Con una última mirada, ella se fue, pero no sin un dejo de emoción que no podía sacudirse.
En el momento en que salió, la madre de Klaus se encontró con su mirada con una sonrisa conocedora.
—También te ha cautivado, ¿eh?
—la sonrisa de la madre de Klaus se ensanchó mientras miraba a la turbada Diosa de la Guerra.
En lugar de huir, Miriam enterró su rostro en el pecho de la madre de Klaus, claramente avergonzada.
Si alguien hubiera visto a la usualmente fría, despiadada y sanguinaria Diosa de la Guerra así, no lo habrían creído.
—No hay necesidad de avergonzarse, querida —dijo la madre de Klaus con una risa—.
Ese desgraciado es simplemente demasiado descarado.
—Suspiró, divertida.
Solo ella podía manejar las incesantes burlas de su hijo.
Ni siquiera las diosas eran inmunes a sus encantos.
Le hacía preguntarse de qué sería capaz una vez que se hiciera más fuerte.
—Ven aquí, déjame arreglar ese pelo tuyo —añadió cálidamente, pasando sus dedos por los mechones ligeramente despeinados de Miriam—.
Si vas a enamorarte de mi hijo, al menos deberías hacerlo con un pelo hermoso.
—¡Tía!
—protestó Miriam, su cara ardiendo de vergüenza, pero no pudo liberarse del gentil agarre de la mujer mayor.

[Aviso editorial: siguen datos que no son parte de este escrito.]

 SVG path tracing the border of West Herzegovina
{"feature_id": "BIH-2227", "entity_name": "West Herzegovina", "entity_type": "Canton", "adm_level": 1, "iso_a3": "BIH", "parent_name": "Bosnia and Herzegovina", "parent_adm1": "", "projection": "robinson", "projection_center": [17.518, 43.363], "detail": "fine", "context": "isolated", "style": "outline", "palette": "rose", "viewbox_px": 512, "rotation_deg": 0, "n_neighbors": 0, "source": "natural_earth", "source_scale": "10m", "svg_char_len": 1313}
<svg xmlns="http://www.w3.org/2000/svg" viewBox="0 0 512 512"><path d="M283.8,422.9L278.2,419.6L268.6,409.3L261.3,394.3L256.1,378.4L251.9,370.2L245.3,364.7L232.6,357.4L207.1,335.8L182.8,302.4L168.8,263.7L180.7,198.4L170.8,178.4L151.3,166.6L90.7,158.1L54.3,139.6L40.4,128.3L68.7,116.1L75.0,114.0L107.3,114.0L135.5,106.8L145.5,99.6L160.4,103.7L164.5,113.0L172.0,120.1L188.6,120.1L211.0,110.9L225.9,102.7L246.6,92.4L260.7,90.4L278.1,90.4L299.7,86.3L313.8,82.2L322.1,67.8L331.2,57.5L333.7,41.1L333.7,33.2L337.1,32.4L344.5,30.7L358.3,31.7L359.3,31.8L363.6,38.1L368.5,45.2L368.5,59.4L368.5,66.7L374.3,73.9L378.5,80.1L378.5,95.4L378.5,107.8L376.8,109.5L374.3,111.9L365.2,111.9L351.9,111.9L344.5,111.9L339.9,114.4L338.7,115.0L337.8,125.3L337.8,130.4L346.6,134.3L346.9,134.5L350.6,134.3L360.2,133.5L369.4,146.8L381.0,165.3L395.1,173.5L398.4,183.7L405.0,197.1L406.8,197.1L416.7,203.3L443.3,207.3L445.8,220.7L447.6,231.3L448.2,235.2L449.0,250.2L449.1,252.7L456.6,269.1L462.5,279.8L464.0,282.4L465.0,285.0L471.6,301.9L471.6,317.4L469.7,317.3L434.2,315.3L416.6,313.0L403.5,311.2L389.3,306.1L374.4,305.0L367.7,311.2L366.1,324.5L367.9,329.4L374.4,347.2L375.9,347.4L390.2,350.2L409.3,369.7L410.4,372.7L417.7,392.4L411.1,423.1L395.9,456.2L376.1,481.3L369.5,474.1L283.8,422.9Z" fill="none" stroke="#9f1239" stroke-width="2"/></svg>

La madre de Klaus la alejó, ignorando sus intentos de escapar.
Mientras caminaba, la madre de Klaus no pudo evitar soltar una broma más, su sonrisa juguetona.
—Sabes, probablemente deberías empezar a llamarme “madre”.

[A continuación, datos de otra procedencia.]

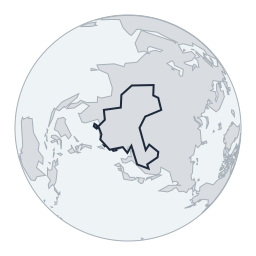 China highlighted on a globe, orthographic projection, rotated 103°
{"feature_id": "CHN", "entity_name": "China", "entity_type": "country or territory", "adm_level": 0, "iso_a3": "CHN", "parent_name": "Asia", "parent_adm1": "", "projection": "orthographic", "projection_center": [106.815, 35.887], "detail": "coarse", "context": "on_globe", "style": "outline", "palette": "slate", "viewbox_px": 256, "rotation_deg": 103, "n_neighbors": 0, "source": "natural_earth", "source_scale": "50m", "svg_char_len": 11604}
<svg xmlns="http://www.w3.org/2000/svg" viewBox="0 0 256 256"><g transform="rotate(103 128 128)"><circle cx="128" cy="128" r="113" fill="#eef3f6" stroke="#a8b0b8"/><path d="M231.6,171.6L231.4,172.1L231.4,172.3L231.6,171.6ZM194.4,37.0L186.8,32.6L186.2,31.9L184.3,31.1L184.9,32.0L185.7,32.9L180.0,33.5L180.7,39.4L184.6,42.9L180.8,41.1L190.8,49.3L193.5,54.9L188.1,47.6L185.8,46.2L186.6,49.3L184.3,48.6L183.4,49.8L180.7,48.7L177.7,44.9L175.9,44.3L176.6,46.6L174.2,47.2L173.6,43.9L169.5,44.7L163.8,39.1L164.2,32.2L158.8,29.3L153.3,23.1L151.5,23.3L148.3,21.5L145.0,21.1L144.9,20.3L142.5,20.7L143.2,21.5L142.3,22.1L140.5,22.0L140.0,20.9L140.9,20.8L139.8,20.4L140.3,20.0L139.0,20.2L138.7,19.1L136.3,20.1L133.7,19.2L134.2,18.5L137.8,18.6L147.7,18.3L149.3,18.1L148.0,17.5L138.2,15.9L138.4,15.8L147.0,17.0L155.4,18.8L163.8,21.2L171.8,24.2L179.7,27.9L187.2,32.2L194.4,37.0ZM135.2,15.6L135.5,15.6L131.6,15.5L133.4,15.9L132.1,16.0L132.5,16.6L128.6,16.6L124.6,16.3L124.1,15.8L122.3,15.8L119.7,16.4L115.7,16.2L107.8,17.2L107.6,17.2L116.7,15.9L125.9,15.4L135.2,15.6ZM233.6,90.3L232.8,88.5L233.0,88.5L233.6,90.3ZM232.5,88.2L232.7,88.6L232.5,88.2ZM232.4,88.6L232.5,88.3L232.5,88.9L232.4,88.6ZM232.5,89.4L232.4,88.9L232.5,89.0L232.5,89.4ZM232.3,90.0L232.2,90.1L232.0,89.4L232.3,90.0ZM186.5,33.5L185.1,32.2L185.4,31.7L186.8,32.8L186.5,33.5ZM185.6,34.9L184.3,33.9L186.6,34.5L186.6,34.8L185.6,34.9ZM187.9,45.8L187.3,44.2L188.7,46.0L187.9,45.8ZM183.8,50.2L184.7,50.9L183.8,51.2L183.8,50.2ZM134.6,16.7L133.6,16.6L134.0,16.5L134.6,16.7ZM135.8,17.0L137.0,16.9L137.8,17.1L137.0,17.1L135.8,17.0ZM178.9,50.0L177.2,50.5L178.4,49.3L178.9,50.0ZM134.0,17.2L138.9,17.4L140.2,17.8L138.2,18.3L134.0,17.2ZM175.9,50.3L172.0,51.7L173.6,53.4L166.7,49.7L172.4,49.5L173.5,47.8L174.2,49.5L175.9,50.3ZM144.2,21.8L143.3,21.0L145.8,21.8L144.2,21.8ZM145.9,22.3L154.6,24.6L154.9,26.0L151.9,24.9L153.7,27.0L149.6,26.5L147.7,25.2L148.3,24.4L146.3,24.9L145.9,22.3ZM163.5,47.5L162.1,47.4L163.0,46.8L163.5,47.5ZM142.2,22.3L143.9,22.6L144.3,23.8L140.9,23.5L141.9,23.2L142.2,22.3ZM156.2,27.9L155.9,28.8L152.5,28.7L151.9,29.1L149.6,26.6L156.2,27.9ZM140.8,22.9L139.2,23.4L137.3,22.8L140.5,22.2L140.8,22.9ZM145.8,24.3L145.8,24.9L144.7,24.4L145.8,24.3ZM129.8,21.3L131.8,21.4L132.2,22.0L129.8,21.3ZM138.7,23.6L139.4,23.9L139.7,24.2L138.3,24.4L138.7,23.6ZM147.4,26.8L146.0,26.6L148.1,27.8L145.7,27.8L144.6,26.2L144.0,27.0L143.3,27.0L143.2,25.7L147.4,26.8ZM138.0,25.6L135.7,23.8L131.8,23.4L131.4,22.8L137.7,23.6L138.0,25.6ZM141.1,25.7L139.1,25.5L139.5,24.8L141.2,24.5L141.1,25.7ZM144.4,28.5L148.5,28.8L148.6,29.2L144.4,28.5ZM136.8,25.6L137.4,26.0L136.5,25.6L136.8,25.6ZM142.0,27.7L143.4,27.7L143.5,28.1L142.0,27.7ZM137.3,27.0L136.6,26.3L137.7,26.1L137.3,27.0ZM139.4,27.4L139.2,28.0L138.5,26.4L140.0,27.3L139.4,27.4ZM141.8,28.1L142.4,28.3L141.2,28.0L141.8,28.1ZM133.6,28.3L132.6,26.4L135.0,25.8L135.7,27.7L133.6,28.3ZM42.1,55.1L43.7,54.0L40.9,57.9L39.2,66.0L38.4,67.9L35.0,71.1L30.8,84.3L33.7,83.1L33.5,93.1L35.6,97.6L42.7,91.1L39.2,83.5L42.2,78.3L47.8,81.0L51.4,88.2L52.7,86.4L53.4,79.0L57.3,78.0L54.0,76.3L53.1,78.9L51.0,78.0L51.7,75.6L53.1,75.3L52.9,72.6L46.5,75.4L44.9,78.4L42.5,74.1L39.5,78.8L37.8,79.1L42.1,71.3L44.0,69.6L49.5,59.7L47.3,61.0L42.0,70.6L42.3,68.9L39.2,71.2L41.8,68.0L48.2,57.7L48.1,54.2L42.6,56.3L43.6,54.2L46.8,50.3L54.1,44.4L51.1,49.8L53.6,48.2L58.8,43.5L57.4,45.7L59.1,44.6L58.4,46.7L61.9,46.7L61.8,48.7L67.5,46.2L68.2,47.0L64.6,48.2L62.2,50.2L62.6,55.7L63.9,56.0L67.5,54.1L67.2,56.0L70.7,53.5L73.0,56.0L73.1,50.9L77.4,49.0L81.1,49.4L82.5,47.9L76.4,47.4L74.0,48.1L71.9,50.0L65.2,51.6L64.1,50.4L71.1,45.6L70.4,43.5L76.2,41.1L89.2,43.3L92.4,45.8L88.6,54.1L85.4,54.5L85.1,51.6L81.4,56.1L83.6,54.9L83.3,56.6L87.3,55.6L87.3,56.8L91.2,53.9L91.6,55.3L89.2,57.1L95.5,57.2L97.6,59.9L99.0,59.4L100.0,58.1L102.0,62.7L102.9,62.1L102.7,60.3L104.4,58.1L108.3,56.1L108.8,57.8L107.4,58.8L105.3,63.5L101.7,66.0L102.3,66.5L105.6,64.8L108.1,59.0L110.3,57.3L109.6,60.0L110.0,58.9L111.2,58.6L112.9,60.0L113.9,57.1L127.0,52.9L131.5,55.5L129.4,58.2L139.0,58.0L143.4,61.6L143.1,59.9L147.5,59.0L146.2,57.9L146.4,57.0L157.2,55.1L160.1,56.1L164.4,54.0L164.3,53.2L162.4,52.2L166.7,49.7L173.6,53.4L173.6,55.0L177.9,56.5L177.2,60.0L178.6,63.8L175.3,67.3L176.7,70.2L178.2,70.5L181.3,75.0L182.3,83.8L174.7,75.4L171.9,63.3L172.4,67.9L170.3,66.6L169.2,68.2L169.8,71.7L171.1,72.2L161.6,77.4L158.8,87.1L164.0,86.4L167.1,89.2L168.5,100.9L158.6,117.1L162.7,122.2L162.9,125.5L159.3,127.8L158.9,122.8L155.2,121.1L155.6,118.2L149.6,120.5L149.8,116.4L145.0,120.5L146.7,123.8L152.0,123.0L147.7,128.7L153.0,134.3L153.5,141.1L144.4,152.8L135.3,156.0L134.7,158.1L131.1,155.6L126.3,159.3L132.8,171.0L132.6,174.2L124.8,179.6L124.6,177.3L115.2,170.6L113.3,177.9L120.5,184.8L122.9,191.9L117.4,189.3L114.9,182.9L111.6,180.3L112.5,174.0L109.9,163.7L104.3,164.7L104.9,160.7L100.4,151.4L92.4,152.3L79.7,159.8L77.8,169.5L73.5,172.4L68.6,155.9L69.1,145.6L65.6,145.2L62.0,134.2L50.9,127.1L50.9,123.9L48.4,123.6L46.1,118.6L46.6,113.5L44.5,112.0L43.7,125.4L46.1,127.1L50.2,125.1L49.4,129.3L51.8,135.0L43.8,140.2L29.8,137.0L30.9,129.2L33.4,102.9L34.7,101.2L34.8,100.9L35.0,100.4L32.6,102.9L33.9,98.0L29.9,114.8L28.1,121.0L29.5,137.2L28.8,137.7L30.0,141.7L37.0,145.4L36.5,147.7L31.6,155.1L24.2,160.5L26.6,171.1L28.6,178.4L27.2,178.1L30.3,184.1L26.5,176.9L23.3,169.4L20.6,161.8L18.4,154.0L16.8,146.0L15.8,138.0L15.4,129.9L15.5,121.8L16.3,113.7L17.6,105.7L19.5,97.8L21.9,90.1L24.9,82.5L28.5,75.2L32.5,68.2L37.1,61.5L42.1,55.1ZM52.6,100.4L56.4,104.6L59.2,97.7L60.9,98.8L61.2,96.2L59.4,97.2L60.8,90.4L64.0,90.6L65.9,88.1L64.7,86.6L58.5,87.3L56.4,96.9L53.6,98.1L52.6,100.4ZM69.3,37.5L67.6,39.0L65.8,39.6L65.8,37.9L68.6,36.9L69.3,37.5ZM65.7,41.1L72.6,37.2L72.8,38.4L71.5,38.4L71.0,39.5L68.7,39.8L62.2,44.9L60.1,45.8L61.4,41.7L62.1,42.4L63.7,40.8L65.7,41.1ZM90.0,27.9L93.0,26.9L89.6,30.6L87.1,31.1L87.1,29.2L89.9,27.5L90.0,27.9ZM129.5,18.4L130.9,18.3L131.0,18.5L130.0,18.8L129.5,18.4ZM130.7,21.3L123.7,19.4L124.9,19.1L119.3,18.6L120.3,17.8L123.9,18.0L120.5,17.2L124.2,17.0L121.5,16.6L129.4,17.3L132.5,17.4L128.6,17.6L127.6,18.3L128.1,18.7L131.8,19.9L138.1,20.7L138.1,21.8L136.4,22.4L134.9,22.4L135.4,21.6L133.0,22.1L132.6,21.0L130.7,21.3ZM116.7,32.4L117.9,30.9L113.1,32.9L112.6,31.3L112.1,31.7L110.3,30.8L107.3,30.5L107.6,29.7L106.3,29.9L105.1,29.5L103.4,29.6L103.4,28.3L101.3,28.4L102.4,27.7L98.8,28.3L101.5,27.3L100.2,26.8L98.3,28.0L102.3,22.1L101.9,20.8L100.1,20.3L104.9,19.1L109.6,19.0L113.6,19.7L113.3,21.3L115.5,20.6L116.1,21.3L114.1,21.5L117.4,21.5L117.3,22.2L120.9,23.7L125.8,23.6L127.2,24.2L125.2,24.6L128.0,25.0L125.3,26.3L126.3,26.8L124.5,28.7L120.2,29.3L121.6,29.9L120.3,31.6L116.7,32.4ZM133.0,28.8L127.9,29.6L125.2,29.2L129.4,26.1L128.9,25.4L131.5,23.7L135.4,24.4L134.3,24.8L134.1,25.4L133.0,24.9L133.8,25.7L132.3,26.4L132.5,27.2L130.8,27.2L133.0,28.8ZM39.6,67.8L39.4,69.0L39.5,70.4L37.6,72.0L39.6,67.8ZM43.9,60.7L44.0,61.3L41.4,64.0L41.6,62.9L43.9,60.7ZM46.3,59.5L44.2,61.1L45.5,59.6L46.3,59.5ZM65.0,48.7L65.4,49.4L64.5,50.0L63.3,50.3L65.0,48.7ZM102.3,39.2L103.4,38.2L104.1,38.3L107.9,36.9L108.5,38.1L106.5,39.5L102.3,39.2ZM40.9,91.1L38.9,91.4L39.2,89.9L39.8,90.1L40.9,91.1ZM37.2,81.2L37.0,84.4L36.7,81.6L37.2,81.2ZM103.6,40.3L105.1,39.6L104.5,40.7L103.6,40.3ZM109.2,39.0L108.9,40.2L109.1,38.1L109.2,39.0ZM37.5,187.3L39.8,196.7L37.2,193.9L34.5,189.5L32.2,182.9L34.5,183.8L35.0,181.6L37.5,187.3ZM151.4,206.8L154.8,206.9L154.6,207.3L151.4,206.8ZM147.9,205.7L151.7,205.6L147.2,206.6L147.9,205.7ZM153.2,205.5L157.2,204.5L158.9,203.7L158.6,204.5L153.2,205.5ZM145.2,205.8L130.8,205.7L125.2,204.4L126.5,203.0L135.7,203.7L145.2,205.8ZM126.1,203.0L117.4,198.1L105.6,183.7L109.8,184.5L122.2,193.8L121.4,195.0L126.6,198.8L126.1,203.0ZM147.1,195.4L146.2,199.4L138.3,199.2L134.7,198.5L132.2,193.3L133.6,190.7L136.5,190.9L148.0,181.5L152.0,183.6L148.5,187.7L151.8,191.1L147.1,195.4ZM78.2,170.6L80.4,177.1L78.1,177.3L78.2,170.6ZM152.7,174.6L148.0,179.0L152.3,173.2L152.7,174.6ZM155.2,169.0L155.5,171.2L153.6,169.2L155.2,169.0ZM134.6,161.2L131.4,161.6L131.4,160.0L135.3,158.5L134.6,161.2ZM153.8,146.8L153.8,151.6L153.2,153.3L151.7,150.4L153.8,146.8ZM111.3,51.6L105.2,52.0L101.3,53.5L99.8,56.1L99.4,52.8L105.4,50.5L111.3,51.6ZM125.0,52.5L126.3,50.5L127.4,51.4L127.3,52.0L125.0,52.5ZM124.5,51.2L122.9,48.7L124.8,47.7L125.7,49.8L124.5,51.2ZM113.0,44.0L111.2,44.0L111.7,43.0L113.0,44.0ZM179.6,227.9L180.5,227.0L184.4,225.1L182.0,226.7L179.6,227.9ZM167.8,226.9L145.9,233.4L141.3,233.3L142.9,231.8L139.5,227.1L141.0,227.1L140.5,223.5L153.7,219.1L163.3,211.0L170.2,210.4L175.7,204.1L182.6,202.9L180.2,207.6L187.1,208.3L192.6,197.6L195.9,205.8L200.2,206.8L200.4,210.9L189.2,221.7L183.7,225.0L183.0,225.0L180.6,226.4L177.4,227.4L176.4,226.1L174.0,227.4L176.7,225.1L173.0,227.5L171.7,226.5L167.8,226.9ZM216.9,192.9L217.7,192.5L218.6,192.7L217.4,193.6L216.9,192.9ZM229.6,175.9L229.6,176.1L228.9,177.3L229.6,175.9ZM231.4,172.3L230.5,173.9L231.6,171.6L231.4,172.3ZM222.2,184.4L222.5,184.5L222.1,185.0L222.2,184.4ZM221.9,184.5L222.5,183.1L222.3,184.1L221.9,184.5ZM218.5,182.4L219.1,181.6L219.3,181.8L218.5,182.4ZM159.8,206.5L164.5,203.1L167.1,202.5L159.8,206.5ZM217.8,181.8L216.5,182.6L216.7,182.0L217.8,181.8ZM218.0,180.5L217.9,179.8L218.6,181.1L218.0,180.5ZM215.5,180.4L217.1,180.8L215.3,180.6L215.5,180.4ZM214.5,181.1L213.3,181.2L213.4,180.9L214.5,181.1ZM200.1,188.8L204.7,191.5L200.9,193.0L196.6,191.7L193.0,195.6L185.1,197.5L187.0,195.3L185.9,192.9L177.5,193.7L175.9,192.2L178.9,190.4L173.3,189.9L179.4,188.0L181.9,191.2L185.4,187.5L191.2,186.7L196.8,186.2L201.2,187.3L200.1,188.8ZM179.4,196.1L180.4,195.9L179.5,197.2L179.4,196.1ZM211.0,180.4L212.7,181.3L212.5,181.8L211.6,182.0L211.0,180.4ZM202.3,186.3L207.1,181.4L208.1,181.0L205.0,185.7L202.3,186.3ZM205.9,179.9L208.1,179.4L209.2,180.6L208.8,181.3L205.9,179.9ZM166.8,194.9L166.6,195.9L164.9,195.3L166.8,194.9ZM168.9,194.0L173.7,194.3L168.4,194.9L168.9,194.0ZM154.0,191.9L155.5,194.3L160.0,192.3L156.6,194.9L159.6,198.6L158.5,200.2L155.5,196.1L154.4,200.7L152.4,200.7L151.3,197.0L153.4,192.1L155.4,189.9L163.6,188.4L154.0,191.9ZM168.9,190.9L167.6,188.2L168.6,186.1L170.0,187.5L168.9,190.9ZM163.7,181.4L160.2,178.2L157.1,179.8L163.4,174.2L165.7,178.2L163.7,181.4ZM160.7,173.8L157.8,175.3L160.8,172.1L160.7,173.8ZM157.0,174.1L156.7,171.6L159.0,171.8L157.0,174.1ZM162.2,173.8L162.7,169.3L163.9,171.8L162.2,173.8ZM155.6,165.8L160.6,169.7L154.1,168.4L153.7,159.8L156.4,159.4L155.6,165.8ZM169.8,128.5L169.1,126.0L171.5,125.1L171.4,127.1L169.8,128.5ZM178.8,120.5L171.9,124.1L166.3,127.1L168.1,128.1L167.1,132.7L164.2,128.9L167.9,123.5L172.3,122.0L172.7,118.2L175.7,115.2L174.7,110.7L175.9,108.5L178.2,112.2L178.8,120.5ZM174.1,108.8L173.4,100.7L178.1,101.1L179.3,103.0L177.6,106.5L175.3,106.0L174.1,108.8ZM174.6,98.9L172.3,98.4L166.5,87.2L166.4,85.0L173.4,93.4L171.5,93.5L172.1,96.3L174.6,98.9ZM162.7,48.3L162.2,47.5L163.4,48.1L162.7,48.3ZM145.6,56.4L146.1,55.3L147.5,55.9L145.6,56.4ZM148.2,52.8L146.3,52.9L148.1,52.1L148.2,52.8ZM142.0,53.3L145.4,52.5L142.4,54.3L142.0,53.3Z" fill="#d9dde1" stroke="#a8b0b8" stroke-width="1"/><path d="M134.5,158.2L125.2,152.4L115.8,155.6L109.7,139.6L97.2,141.9L85.7,133.8L80.4,112.7L90.6,110.7L91.8,105.3L102.9,99.7L113.0,113.8L125.3,116.8L145.5,105.8L139.4,103.6L144.5,93.1L149.9,92.6L159.1,101.1L163.0,98.8L161.4,110.9L144.6,120.7L152.4,123.0L147.8,128.8L153.3,141.0L145.4,152.4L140.1,152.5L134.6,156.2L134.1,156.9L134.5,158.2ZM135.5,158.7L134.1,161.7L131.5,161.6L132.5,159.0L135.5,158.7ZM152.2,134.3L152.4,134.7L151.8,134.3L152.2,134.3ZM154.0,137.3L153.6,137.5L153.5,137.3L154.0,137.3ZM150.9,146.6L150.7,146.9L150.7,146.5L150.9,146.6ZM134.4,156.8L134.8,156.7L134.8,156.9L134.4,156.8Z" fill="none" stroke="#1e293b" stroke-width="2"/></g></svg>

El sonrojo de Miriam se intensificó mientras era arrastrada.
La risa de la madre de Klaus llenó la casa sabiendo que, sin importar qué, su hijo bueno para nada la atraparía si no lo había hecho ya.
Como dice el refrán, se aprende de los padres.
Y claramente, Klaus había heredado parte de su descaro de su madre.
Klaus pasó dos días relajándose con su madre y Miriam, disfrutando de un raro descanso de su intenso horario habitual.
Después del segundo día, decidió que era hora de partir para su propia cacería.
Con una tarjeta de acceso en blanco en su posesión, todas las Zonas Prohibidas estaban abiertas para él.
Sin restricciones.
Durante su tiempo en casa, Klaus había investigado innumerables Zonas Prohibidas de Nivel 4, revisando cientos de ellas para encontrar la perfecta.
Después de mucha consideración, eligió su objetivo.
Sabía que las criaturas más débiles en una Zona Prohibida de Nivel 4 eran Monstruos Oscuros de Nivel 6 o Capitanes Zombis de Nivel 4, mientras que las más fuertes podían ser tan peligrosas como un Demonio de Nivel 7 o un Rey Zombie.
Con eso en mente, se aseguró de prepararse adecuadamente.
Klaus planeaba pasar unas semanas en la Zona, afilando sus habilidades y empujándose a nuevos límites antes de regresar a casa.
La cacería sería brutal, pero era exactamente lo que necesitaba para hacerse más fuerte.